***** Source excerpt
The formula for the perfect horror film has been hotly debated among movie makers and film buffs for decades now, and it looks like the furore around this topic won't be cooling down any time soon. So, when it comes to picking the best horror films on Netflix UK, some of our choices are bound to be controversial, but stick with us — we're sure there's something in this list to satisfy every taste.
Horror fans fall into very distinct categories: are you a traditionalist, with every Hitchcock movie ever made in your personal collection, or a modernist, AKA the first person in line for Jordan Peele's new era-defining flick? Or maybe you're a steadfast Stephen King fan with some serious *thoughts* on the new It adaptations? Whichever camp you fall into, picking out something to watch among Netflix UK's vast horror selection is far from easy. So we've done the hard work for you. Below is a list of the very best horror films on Netflix UK that you can settle down with on a movie night with friends, a cosy date night when you're keen to have a snuggle, or — if you're brave enough — an evening in alone. But be careful: these movies are not for the faint-hearted. You have been warned.
**********
• [Objectives]
A – Decide whether each statement agrees with the horror film introduction, answering yes or no and quoting the words that settle it: (i) The formula for the perfect horror film has been argued over for decades. (ii) Choosing something from Netflix UK's horror selection is described as easy. (iii) The films are presented as suitable for the faint-hearted.
B – Repeat the part of the horror film introduction starting with "The formula for" and going on through "satisfy every taste.".
The listing after this comes from an unrelated source.
***** Excerpted records
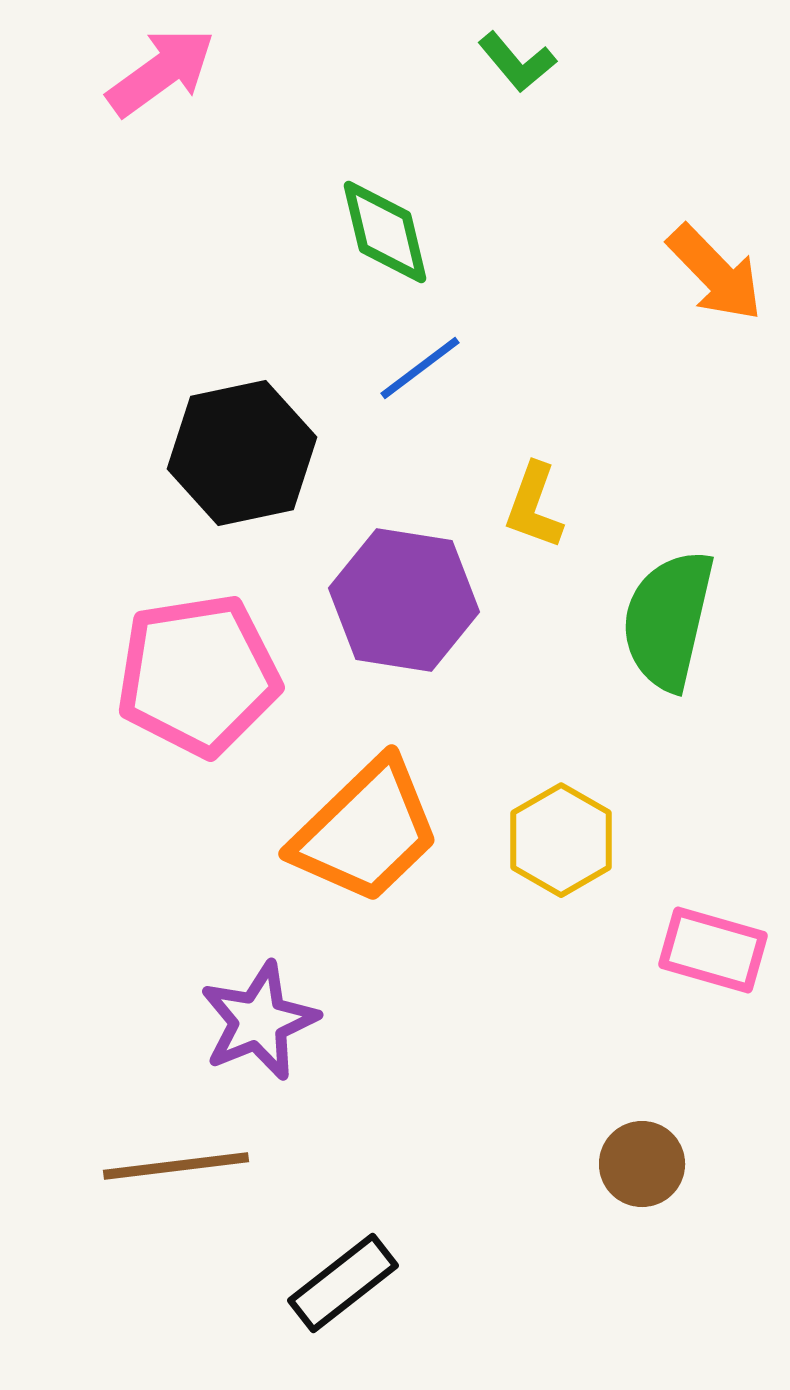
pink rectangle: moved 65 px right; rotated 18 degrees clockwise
**********
***** Excerpted records
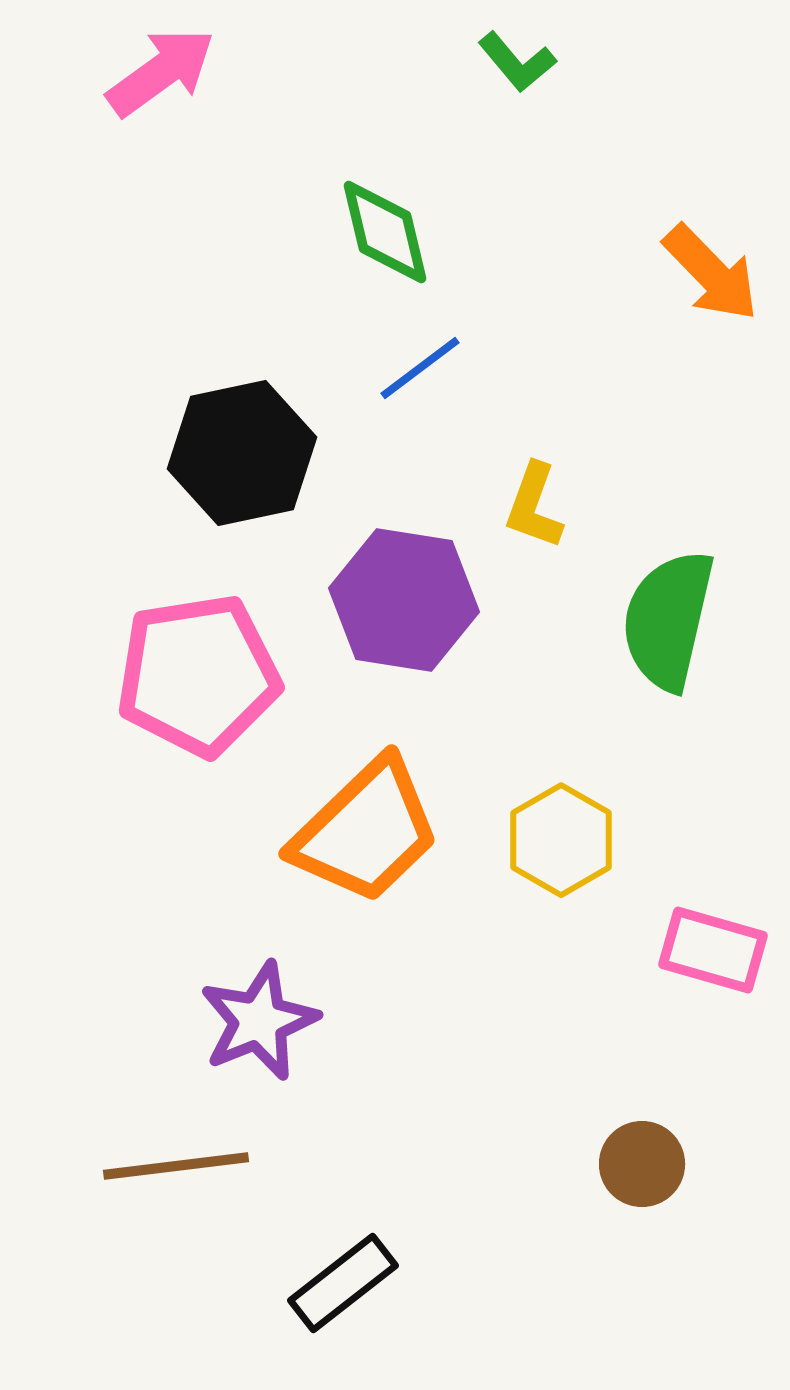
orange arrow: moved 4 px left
**********
• [The responses]
A –
(i) Yes: "hotly debated among movie makers and film buffs for decades now"
(ii) No: "is far from easy"
(iii) No: "these movies are not for the faint-hearted"

B –
The formula for the perfect horror film has been hotly debated among movie makers and film buffs for decades now, and it looks like the furore around this topic won't be cooling down any time soon. So, when it comes to picking the best horror films on Netflix UK, some of our choices are bound to be controversial, but stick with us — we're sure there's something in this list to satisfy every taste.